Le Centre d’études et de connaissances sur l’opinion publique (CEOP) a publié le résultat d’une enquête qui montre que 77% des Argentins perçoivent l’action du FMI comme néfaste pour le pays. Cette défiance de l’opinion publique s’explique par des tensions historiques entre le Fonds monétaire international et l’Argentine. C’est pour cette raison que la Confédération générale des travailleurs (CGT) a appelé à la grève générale.
La grève est aussi motivée par le passé trouble des relations entre l’Argentine et l’institution internationale. Le pays avait déjà fait un prêt au FMI dans les années 1950, mais c’est en 2001 que le FMI laisse un profond traumatisme dans la mémoire des Argentins. Durant le mandat du président Fernando de la Rúa, l’Argentine connaît la pire crise économique de son histoire. Le pays doit déclarer l’insolvabilité de sa dette de 144 milliards de dollars, ce qui a donné aux Argentins une image extrêmement négative du FMI. La dette a été acquittée en 2006, sous la présidence de Néstor Kirchner qui en a profité pour rompre les relations du pays avec le FMI.

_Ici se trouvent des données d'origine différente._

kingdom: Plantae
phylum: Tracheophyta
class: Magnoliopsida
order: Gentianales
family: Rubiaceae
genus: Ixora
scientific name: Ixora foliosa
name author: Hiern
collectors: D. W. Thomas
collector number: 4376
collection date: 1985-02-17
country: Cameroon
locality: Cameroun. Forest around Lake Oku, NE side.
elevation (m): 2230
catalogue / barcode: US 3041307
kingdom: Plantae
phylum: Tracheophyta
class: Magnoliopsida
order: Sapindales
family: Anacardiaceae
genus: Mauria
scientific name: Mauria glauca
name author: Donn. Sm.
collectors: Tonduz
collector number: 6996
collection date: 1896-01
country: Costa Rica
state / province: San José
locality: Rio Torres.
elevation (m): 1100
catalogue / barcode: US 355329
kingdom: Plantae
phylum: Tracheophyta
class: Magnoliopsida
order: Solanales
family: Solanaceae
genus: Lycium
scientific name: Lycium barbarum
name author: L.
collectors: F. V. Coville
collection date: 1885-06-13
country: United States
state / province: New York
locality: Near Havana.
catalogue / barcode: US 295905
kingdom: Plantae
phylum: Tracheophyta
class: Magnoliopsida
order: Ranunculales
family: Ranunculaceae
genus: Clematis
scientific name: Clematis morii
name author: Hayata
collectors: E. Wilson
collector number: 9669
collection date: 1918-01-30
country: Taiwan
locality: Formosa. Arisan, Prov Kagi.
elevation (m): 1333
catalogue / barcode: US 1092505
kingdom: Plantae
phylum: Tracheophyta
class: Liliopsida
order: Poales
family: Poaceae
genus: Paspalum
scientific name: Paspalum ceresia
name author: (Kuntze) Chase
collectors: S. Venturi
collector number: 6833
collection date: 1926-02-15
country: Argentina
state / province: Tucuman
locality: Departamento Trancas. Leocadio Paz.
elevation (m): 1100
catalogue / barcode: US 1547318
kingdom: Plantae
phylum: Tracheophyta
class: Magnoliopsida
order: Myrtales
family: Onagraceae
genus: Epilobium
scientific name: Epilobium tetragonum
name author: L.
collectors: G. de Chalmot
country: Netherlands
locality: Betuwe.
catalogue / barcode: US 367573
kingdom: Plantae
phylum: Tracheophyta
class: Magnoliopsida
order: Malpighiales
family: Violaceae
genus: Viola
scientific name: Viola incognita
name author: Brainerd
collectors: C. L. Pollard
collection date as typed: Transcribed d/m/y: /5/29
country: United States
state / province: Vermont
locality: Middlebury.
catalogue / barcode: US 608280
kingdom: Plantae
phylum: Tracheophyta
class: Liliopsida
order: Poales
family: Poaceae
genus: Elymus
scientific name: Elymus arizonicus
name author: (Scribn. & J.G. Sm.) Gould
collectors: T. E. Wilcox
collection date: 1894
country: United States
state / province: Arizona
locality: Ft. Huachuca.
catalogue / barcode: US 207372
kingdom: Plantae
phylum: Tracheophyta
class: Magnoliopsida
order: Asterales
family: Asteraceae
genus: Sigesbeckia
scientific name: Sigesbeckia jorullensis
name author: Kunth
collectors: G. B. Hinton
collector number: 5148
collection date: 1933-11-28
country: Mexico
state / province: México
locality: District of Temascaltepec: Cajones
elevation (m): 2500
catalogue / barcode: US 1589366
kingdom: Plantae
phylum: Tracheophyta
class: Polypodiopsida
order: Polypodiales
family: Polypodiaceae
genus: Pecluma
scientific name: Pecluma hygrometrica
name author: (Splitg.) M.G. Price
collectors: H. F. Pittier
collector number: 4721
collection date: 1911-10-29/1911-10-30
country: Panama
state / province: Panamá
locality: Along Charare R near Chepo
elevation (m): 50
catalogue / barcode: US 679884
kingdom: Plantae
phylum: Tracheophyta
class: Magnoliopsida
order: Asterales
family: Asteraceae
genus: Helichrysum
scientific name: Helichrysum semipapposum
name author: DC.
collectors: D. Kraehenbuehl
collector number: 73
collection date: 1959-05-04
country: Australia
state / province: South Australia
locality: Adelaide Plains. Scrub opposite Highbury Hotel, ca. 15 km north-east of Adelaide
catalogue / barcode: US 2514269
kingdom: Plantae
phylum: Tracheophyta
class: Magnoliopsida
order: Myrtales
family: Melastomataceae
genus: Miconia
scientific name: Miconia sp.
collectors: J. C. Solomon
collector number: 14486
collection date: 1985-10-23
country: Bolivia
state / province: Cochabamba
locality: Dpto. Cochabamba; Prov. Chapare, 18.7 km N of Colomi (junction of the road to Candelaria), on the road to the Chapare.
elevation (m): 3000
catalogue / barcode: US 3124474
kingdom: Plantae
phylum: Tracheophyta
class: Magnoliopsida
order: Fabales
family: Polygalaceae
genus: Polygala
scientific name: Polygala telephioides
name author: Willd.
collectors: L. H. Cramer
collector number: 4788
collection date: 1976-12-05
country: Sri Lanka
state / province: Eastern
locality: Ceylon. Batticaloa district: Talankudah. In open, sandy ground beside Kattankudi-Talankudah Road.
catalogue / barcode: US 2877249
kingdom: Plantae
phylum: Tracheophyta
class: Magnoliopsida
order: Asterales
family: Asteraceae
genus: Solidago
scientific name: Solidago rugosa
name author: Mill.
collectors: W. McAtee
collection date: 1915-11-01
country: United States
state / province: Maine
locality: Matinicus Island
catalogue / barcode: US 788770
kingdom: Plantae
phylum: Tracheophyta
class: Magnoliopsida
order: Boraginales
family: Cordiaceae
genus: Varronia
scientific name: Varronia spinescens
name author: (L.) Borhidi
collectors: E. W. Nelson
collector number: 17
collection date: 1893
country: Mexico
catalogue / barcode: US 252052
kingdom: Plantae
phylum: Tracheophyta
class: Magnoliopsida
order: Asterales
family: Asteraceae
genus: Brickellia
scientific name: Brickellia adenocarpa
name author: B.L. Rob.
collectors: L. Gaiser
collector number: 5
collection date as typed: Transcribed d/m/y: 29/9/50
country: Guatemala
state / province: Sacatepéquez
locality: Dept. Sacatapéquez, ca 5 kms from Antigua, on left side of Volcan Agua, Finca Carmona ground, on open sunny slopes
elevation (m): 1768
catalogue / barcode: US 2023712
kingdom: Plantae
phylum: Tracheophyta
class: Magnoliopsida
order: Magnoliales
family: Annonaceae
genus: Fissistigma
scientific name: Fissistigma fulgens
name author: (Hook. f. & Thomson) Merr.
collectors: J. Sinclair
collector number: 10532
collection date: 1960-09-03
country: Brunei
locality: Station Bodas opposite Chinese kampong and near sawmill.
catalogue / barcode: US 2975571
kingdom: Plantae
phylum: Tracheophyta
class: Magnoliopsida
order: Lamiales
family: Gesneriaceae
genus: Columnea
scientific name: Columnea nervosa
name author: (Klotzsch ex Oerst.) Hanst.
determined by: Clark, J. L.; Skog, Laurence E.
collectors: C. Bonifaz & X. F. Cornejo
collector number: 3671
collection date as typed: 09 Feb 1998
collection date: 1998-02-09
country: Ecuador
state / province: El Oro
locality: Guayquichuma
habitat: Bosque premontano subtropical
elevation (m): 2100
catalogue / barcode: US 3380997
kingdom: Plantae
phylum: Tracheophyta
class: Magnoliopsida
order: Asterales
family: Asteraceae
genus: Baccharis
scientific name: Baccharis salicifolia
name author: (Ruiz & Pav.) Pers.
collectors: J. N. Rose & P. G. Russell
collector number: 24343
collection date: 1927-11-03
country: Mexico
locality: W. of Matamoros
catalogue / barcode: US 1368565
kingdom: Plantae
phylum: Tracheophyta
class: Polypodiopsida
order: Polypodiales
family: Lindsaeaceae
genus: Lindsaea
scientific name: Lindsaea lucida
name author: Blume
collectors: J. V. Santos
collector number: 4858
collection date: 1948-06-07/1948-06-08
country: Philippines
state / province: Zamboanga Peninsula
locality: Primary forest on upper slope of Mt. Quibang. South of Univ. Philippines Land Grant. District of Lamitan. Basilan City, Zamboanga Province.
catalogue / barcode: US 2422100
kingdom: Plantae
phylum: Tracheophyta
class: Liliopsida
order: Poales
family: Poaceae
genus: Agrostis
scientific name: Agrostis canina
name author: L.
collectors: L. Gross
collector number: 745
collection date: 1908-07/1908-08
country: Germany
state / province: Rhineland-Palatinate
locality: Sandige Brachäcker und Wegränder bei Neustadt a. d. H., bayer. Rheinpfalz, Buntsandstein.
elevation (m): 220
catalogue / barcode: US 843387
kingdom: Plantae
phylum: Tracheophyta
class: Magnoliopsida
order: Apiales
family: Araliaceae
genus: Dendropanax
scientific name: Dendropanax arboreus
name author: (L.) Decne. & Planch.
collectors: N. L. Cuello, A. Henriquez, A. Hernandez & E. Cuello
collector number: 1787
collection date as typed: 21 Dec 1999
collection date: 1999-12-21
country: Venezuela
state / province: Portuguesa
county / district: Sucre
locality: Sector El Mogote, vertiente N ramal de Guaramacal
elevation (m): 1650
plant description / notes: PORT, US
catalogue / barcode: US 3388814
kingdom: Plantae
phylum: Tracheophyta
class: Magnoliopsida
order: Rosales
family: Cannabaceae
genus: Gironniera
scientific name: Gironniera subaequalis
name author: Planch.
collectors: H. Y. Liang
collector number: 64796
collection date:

Ce n’est donc pas sans fondements que le peuple argentin s’inquiète de ce nouvel accord entre l’institution internationale et le gouvernement. Ce nouveau prêt de 50 milliards de dollars est tout simplement le prêt le plus important jamais demandé par le pays, avec la crainte de nouvelles conséquences désastreuses.
Avec la grève générale, les syndicats demandent avant tout des négociations pour le réajustement des salaires de cette année pour suivre l’inflation actuelle (27%), et non celle qui a été estimée par le gouvernement (15%). Ce dernier n’a pour le moment donné aucun signe montrant qu’il était prêt à accepter des négociations avec les syndicats.
Le président Macri, qui a déjà annoncé son intention de se porter candidat aux prochaines élections présidentielles en 2019, voit sa popularité tomber drastiquement. En 2017, le président avait une cote de popularité de 58% contre 38% cette année. Si son gouvernement n’arrive pas à établir un accord avec les syndicats, ses intentions d’être réélu pour un second mandat semblent vouées à l’échec, mettant en péril son plan économique pour le pays.